Glenn Greenwald points out another example of the ongoing right wing incoherence and hypocrisy, this time over their rending of garments at the treatment of the American Christians detained in Haiti. This case is an unusually striking example of such incoherence and hypocrisy because it features suspects who are sympathetic to the right solely due to the fact that they are white Americans from the midwest who are affiliated with a conservative church.
Setting aside the glaring examples Glenn cites of innocent Muslims caught up in such situations tortured and shipped to Guantanamo for years on end without any due process at all who get absolutely no sympathy from these same people, imagine if these were black Jehovah's Witnesses accused of kidnapping white children under similar circumstances right here in the United States. I don't think you'd see any demands from these newly born international human rights advocates for the ACLU to intervene here either.
There's something about the American right that requires a very specific degree of identification for them to be empathetic and it goes beyond race, although race is certainly a factor. They see these people in that jail in Haiti and see themselves --- nice "normal" Americans --- and they feel their pain at being wrongly accused. They suddenly demand that human rights be universal and stand firmly behind the constitutional tenet that one is innocent until proven guilty. They are aghast that these people could be ill treated in prison or not given all the safeguards we were all promised in their 8th grade history book.
But they are incapable of extending that same identification to "others," people who aren't "like" them, that they couldn't be related to or who don't speak the same language. Those people aren't Real people. And for many of them, that's not just something they apply to non-Americans, but to their fellows as well. They assume that suspects are guilty until proven innocent all the time in America.
The Real American tribe is (mostly) white, socially traditional and politically conservative. People who fit that criteria are, quite literally, the only people they care about. (At the more extreme edge, they are the only people they think are really people.) They simply can't empathize with those who don't fit that mold.

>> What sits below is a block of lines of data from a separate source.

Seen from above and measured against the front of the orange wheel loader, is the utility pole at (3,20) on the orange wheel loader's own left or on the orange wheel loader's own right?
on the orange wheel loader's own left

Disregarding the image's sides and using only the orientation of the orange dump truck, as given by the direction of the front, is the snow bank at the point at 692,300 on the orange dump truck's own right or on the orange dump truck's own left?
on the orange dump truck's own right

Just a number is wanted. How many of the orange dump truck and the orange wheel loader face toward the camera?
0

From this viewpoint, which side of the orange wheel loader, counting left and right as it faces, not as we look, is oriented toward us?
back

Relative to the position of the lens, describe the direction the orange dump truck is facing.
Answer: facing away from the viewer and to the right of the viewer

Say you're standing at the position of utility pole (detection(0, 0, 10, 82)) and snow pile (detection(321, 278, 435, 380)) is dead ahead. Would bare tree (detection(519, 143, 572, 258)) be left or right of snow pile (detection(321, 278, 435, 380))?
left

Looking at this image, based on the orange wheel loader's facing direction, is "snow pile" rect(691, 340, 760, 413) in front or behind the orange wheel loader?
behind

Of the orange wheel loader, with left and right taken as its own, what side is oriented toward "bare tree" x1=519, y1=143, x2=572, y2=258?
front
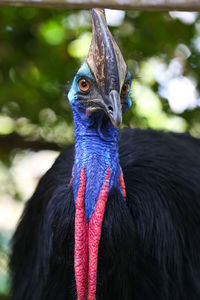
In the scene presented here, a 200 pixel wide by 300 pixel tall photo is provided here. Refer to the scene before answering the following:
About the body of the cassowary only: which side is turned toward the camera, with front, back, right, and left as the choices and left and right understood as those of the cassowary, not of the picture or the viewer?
front
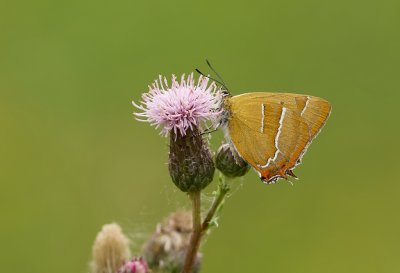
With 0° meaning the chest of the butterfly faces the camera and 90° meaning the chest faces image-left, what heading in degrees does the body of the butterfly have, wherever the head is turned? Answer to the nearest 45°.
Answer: approximately 90°

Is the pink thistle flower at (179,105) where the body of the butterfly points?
yes
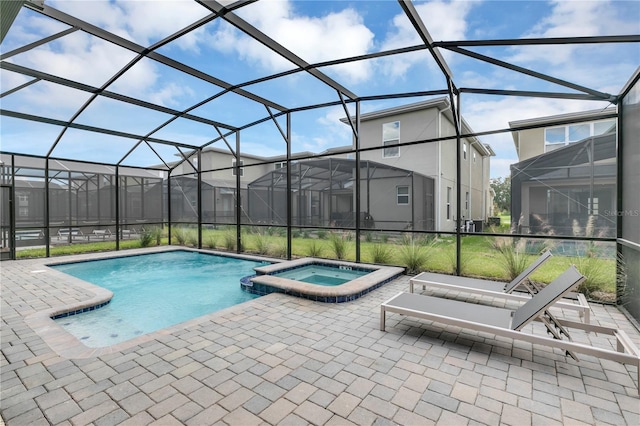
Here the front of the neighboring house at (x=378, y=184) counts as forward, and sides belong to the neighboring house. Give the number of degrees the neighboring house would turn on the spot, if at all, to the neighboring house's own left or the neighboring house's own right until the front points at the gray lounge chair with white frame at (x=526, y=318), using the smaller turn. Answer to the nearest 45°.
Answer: approximately 135° to the neighboring house's own right

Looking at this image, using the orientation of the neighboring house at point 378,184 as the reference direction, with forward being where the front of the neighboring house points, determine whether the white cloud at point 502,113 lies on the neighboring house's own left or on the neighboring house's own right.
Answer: on the neighboring house's own right

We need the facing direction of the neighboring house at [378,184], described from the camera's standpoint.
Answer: facing away from the viewer and to the right of the viewer

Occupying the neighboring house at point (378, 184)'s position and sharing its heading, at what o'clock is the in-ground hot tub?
The in-ground hot tub is roughly at 5 o'clock from the neighboring house.

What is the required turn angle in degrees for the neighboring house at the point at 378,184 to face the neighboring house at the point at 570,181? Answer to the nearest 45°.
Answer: approximately 90° to its right

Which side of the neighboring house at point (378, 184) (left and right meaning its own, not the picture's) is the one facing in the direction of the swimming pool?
back
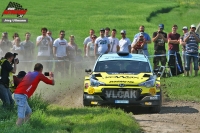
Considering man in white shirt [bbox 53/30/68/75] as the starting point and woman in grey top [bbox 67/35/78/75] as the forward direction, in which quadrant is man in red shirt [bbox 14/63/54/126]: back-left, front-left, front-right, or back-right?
back-right

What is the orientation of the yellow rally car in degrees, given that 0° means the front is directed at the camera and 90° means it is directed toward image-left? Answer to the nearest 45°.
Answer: approximately 0°

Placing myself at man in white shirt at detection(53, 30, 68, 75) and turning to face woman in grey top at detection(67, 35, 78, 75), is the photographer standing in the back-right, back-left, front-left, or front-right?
back-right

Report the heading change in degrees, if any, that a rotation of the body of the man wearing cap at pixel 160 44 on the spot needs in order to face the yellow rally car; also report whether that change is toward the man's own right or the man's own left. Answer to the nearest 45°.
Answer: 0° — they already face it

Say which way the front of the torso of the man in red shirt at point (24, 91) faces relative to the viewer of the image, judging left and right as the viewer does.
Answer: facing away from the viewer and to the right of the viewer

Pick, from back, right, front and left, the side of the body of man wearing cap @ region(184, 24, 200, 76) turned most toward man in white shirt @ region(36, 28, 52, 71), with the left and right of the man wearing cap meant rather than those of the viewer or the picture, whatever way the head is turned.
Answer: right

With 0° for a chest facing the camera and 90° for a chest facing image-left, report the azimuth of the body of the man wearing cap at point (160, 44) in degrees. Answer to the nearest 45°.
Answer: approximately 0°

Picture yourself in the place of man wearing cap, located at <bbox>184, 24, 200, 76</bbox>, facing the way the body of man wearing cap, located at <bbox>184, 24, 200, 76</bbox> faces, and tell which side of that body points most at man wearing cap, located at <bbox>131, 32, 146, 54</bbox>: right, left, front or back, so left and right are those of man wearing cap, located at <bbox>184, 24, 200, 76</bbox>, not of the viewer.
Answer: right

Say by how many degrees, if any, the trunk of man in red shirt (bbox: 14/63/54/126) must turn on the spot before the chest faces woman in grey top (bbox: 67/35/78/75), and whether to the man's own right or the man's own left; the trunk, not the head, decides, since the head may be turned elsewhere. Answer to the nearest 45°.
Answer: approximately 45° to the man's own left
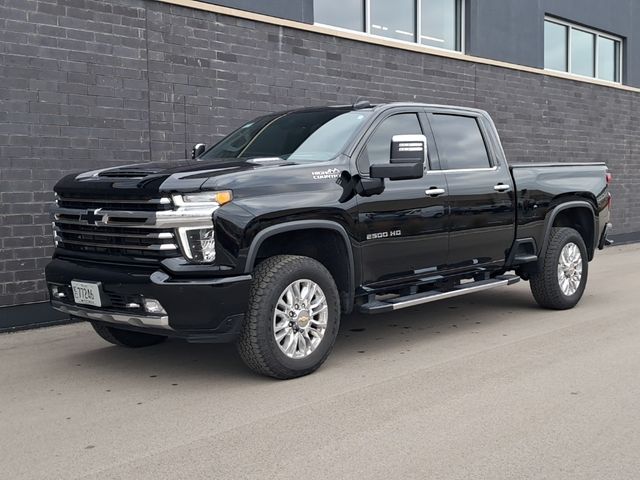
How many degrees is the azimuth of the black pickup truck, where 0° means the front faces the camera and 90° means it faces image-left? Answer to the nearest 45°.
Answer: approximately 45°
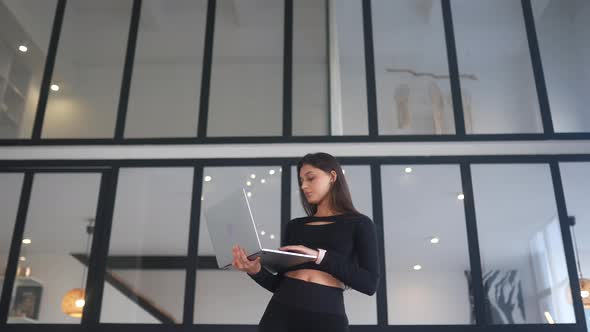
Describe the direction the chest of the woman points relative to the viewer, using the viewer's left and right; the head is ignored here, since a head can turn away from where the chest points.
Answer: facing the viewer and to the left of the viewer

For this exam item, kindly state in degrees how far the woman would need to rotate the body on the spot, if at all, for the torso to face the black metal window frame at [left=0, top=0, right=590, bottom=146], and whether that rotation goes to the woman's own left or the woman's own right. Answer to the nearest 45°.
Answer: approximately 135° to the woman's own right

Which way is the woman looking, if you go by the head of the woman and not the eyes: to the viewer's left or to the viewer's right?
to the viewer's left
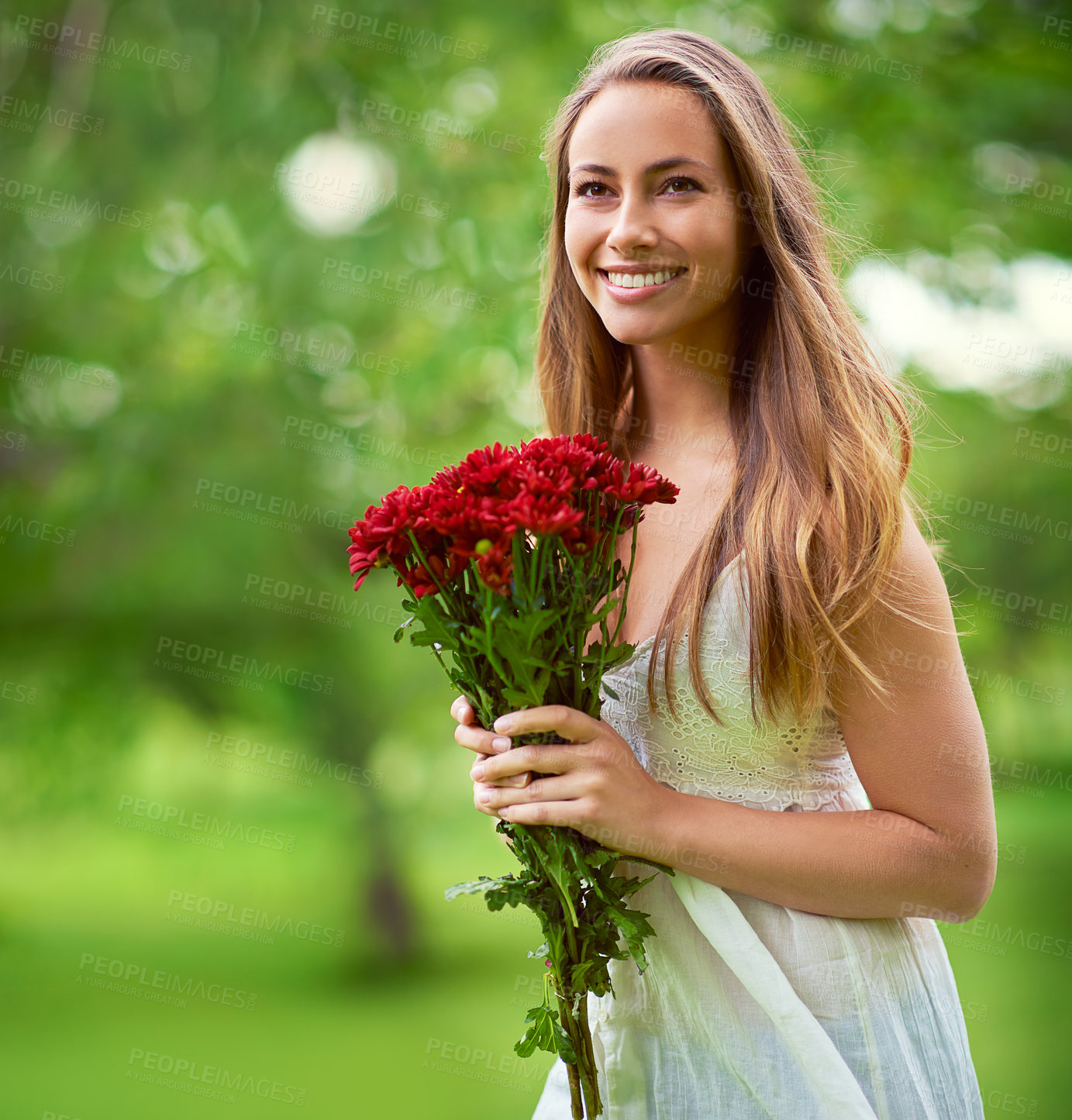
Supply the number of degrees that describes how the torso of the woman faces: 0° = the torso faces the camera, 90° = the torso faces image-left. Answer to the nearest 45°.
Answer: approximately 45°

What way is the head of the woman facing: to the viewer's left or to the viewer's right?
to the viewer's left
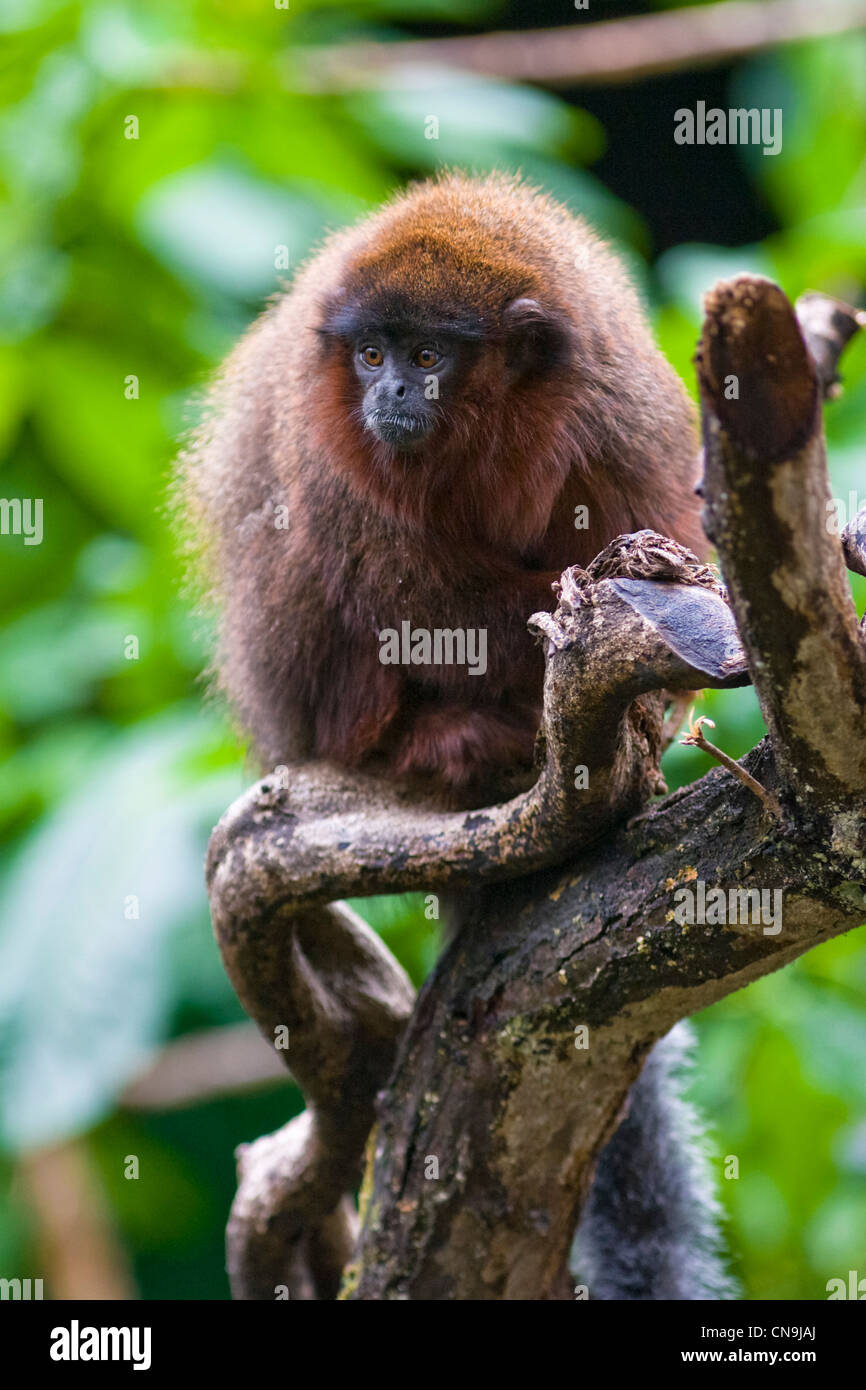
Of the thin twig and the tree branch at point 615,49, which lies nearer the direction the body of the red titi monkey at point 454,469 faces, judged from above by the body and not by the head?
the thin twig

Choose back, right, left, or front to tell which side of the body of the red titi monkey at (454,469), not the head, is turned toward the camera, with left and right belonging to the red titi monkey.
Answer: front

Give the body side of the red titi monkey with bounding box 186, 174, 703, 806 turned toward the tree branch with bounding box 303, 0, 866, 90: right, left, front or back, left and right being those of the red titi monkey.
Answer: back

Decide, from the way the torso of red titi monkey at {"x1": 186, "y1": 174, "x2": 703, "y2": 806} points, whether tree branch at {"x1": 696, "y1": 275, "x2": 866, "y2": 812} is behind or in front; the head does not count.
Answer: in front

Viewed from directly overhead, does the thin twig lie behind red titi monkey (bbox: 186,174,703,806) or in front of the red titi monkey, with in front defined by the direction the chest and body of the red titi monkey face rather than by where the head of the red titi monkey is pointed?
in front
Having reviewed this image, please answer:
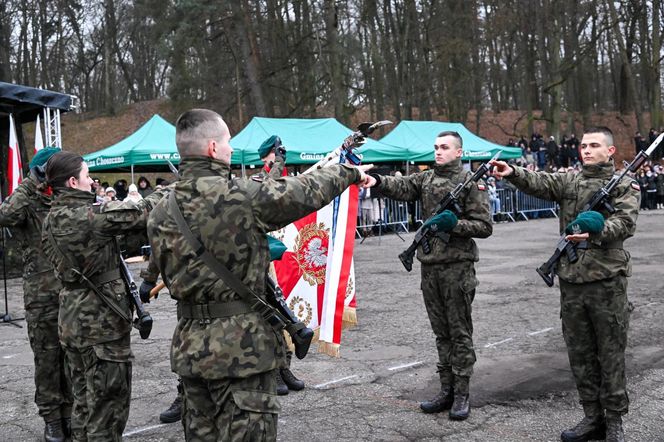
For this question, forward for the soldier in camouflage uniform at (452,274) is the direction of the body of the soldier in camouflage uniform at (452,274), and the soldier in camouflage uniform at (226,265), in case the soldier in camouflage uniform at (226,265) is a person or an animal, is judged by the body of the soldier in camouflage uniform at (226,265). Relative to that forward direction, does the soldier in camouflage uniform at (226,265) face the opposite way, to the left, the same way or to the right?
the opposite way

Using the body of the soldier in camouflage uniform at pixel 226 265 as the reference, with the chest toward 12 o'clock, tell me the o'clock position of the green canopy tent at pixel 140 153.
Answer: The green canopy tent is roughly at 10 o'clock from the soldier in camouflage uniform.

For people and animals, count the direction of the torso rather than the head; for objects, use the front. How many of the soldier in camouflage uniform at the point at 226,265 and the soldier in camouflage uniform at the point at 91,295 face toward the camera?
0

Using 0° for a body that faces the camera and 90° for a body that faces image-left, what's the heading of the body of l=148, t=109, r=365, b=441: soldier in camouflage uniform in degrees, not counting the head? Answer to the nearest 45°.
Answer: approximately 225°

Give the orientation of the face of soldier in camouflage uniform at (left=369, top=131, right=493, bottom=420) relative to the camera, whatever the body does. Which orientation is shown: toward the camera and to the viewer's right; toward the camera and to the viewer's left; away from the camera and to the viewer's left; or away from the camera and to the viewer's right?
toward the camera and to the viewer's left

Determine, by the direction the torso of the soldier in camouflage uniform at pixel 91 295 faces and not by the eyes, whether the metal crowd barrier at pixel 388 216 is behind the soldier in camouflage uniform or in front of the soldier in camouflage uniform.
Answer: in front

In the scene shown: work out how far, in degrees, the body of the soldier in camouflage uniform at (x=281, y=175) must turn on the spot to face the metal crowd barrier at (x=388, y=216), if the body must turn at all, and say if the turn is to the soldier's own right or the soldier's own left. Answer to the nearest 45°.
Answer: approximately 135° to the soldier's own left

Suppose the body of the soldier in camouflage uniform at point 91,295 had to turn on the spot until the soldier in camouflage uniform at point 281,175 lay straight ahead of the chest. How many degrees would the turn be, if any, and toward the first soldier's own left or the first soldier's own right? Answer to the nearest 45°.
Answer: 0° — they already face them

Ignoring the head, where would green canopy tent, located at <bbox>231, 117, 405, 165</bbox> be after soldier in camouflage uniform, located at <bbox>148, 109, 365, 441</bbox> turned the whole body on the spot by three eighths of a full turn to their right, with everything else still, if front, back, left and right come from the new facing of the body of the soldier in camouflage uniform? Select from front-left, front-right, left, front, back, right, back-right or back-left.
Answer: back

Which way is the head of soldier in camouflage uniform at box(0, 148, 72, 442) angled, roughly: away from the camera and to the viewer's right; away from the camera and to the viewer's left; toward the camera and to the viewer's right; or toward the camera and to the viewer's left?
away from the camera and to the viewer's right
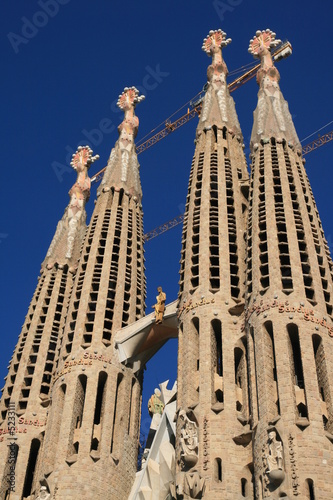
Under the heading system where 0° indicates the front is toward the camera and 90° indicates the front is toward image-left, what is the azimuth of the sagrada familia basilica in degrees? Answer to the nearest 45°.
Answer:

For most of us, this all comes down to what I call the Count of Monte Cristo effect. I read that book as a kid and the horror of a system which would allow an innocent person to be locked up forever so seared itself into my psyche that I automatically understood from that point on what injustice was. I didn't need to be a Frenchman in the Napoleonic era to relate. I'd been inside Edmond Dantès head, I'd been Edmond Dantès, and I'd felt, as a human being, what it was to be falsely accused and imprisoned.
I assume that most people have some sort of similar empathetic epiphany as children --- maybe it's just recognizing the hurt you've felt in the eyes of another. But it's fundamental to human development. Why, for some people, it stops at their own family or group, I don't know. But it's clear that among a great many people it does. I hear it every day among some of our most powerful leaders who blithely assert that terrorist suspects don't deserve the same rights as Americans. And yet, they know, that a large number of those terrorist suspects turned out to be innocent. They simply can't extend the horror they would feel if they found themselves in similar circumstances, to these other people. They simply can't accord them basic common humanity.
Even as a matter of self-preservation, I guess they just rely on the belief that their fellow tribesmen will recognize them and come to their rescue if they should ever find themselves in such circumstances. (Or they are so lacking in imagination that the idea that it could happen to them is unfathomable.) But as these folks down in Haiti are finding, their tribe isn't all powerful and they can't always fix things for them. It turns out that having a rule of law commonly respected the world over really comes in handy at a time like this. And every time the US government chisels away at our system of justice in the name of "protecting ourselves", or some yahoo prattles on about how someone doesn't deserve the same rights as somebody else, that fundamental protection gets weaker and weaker.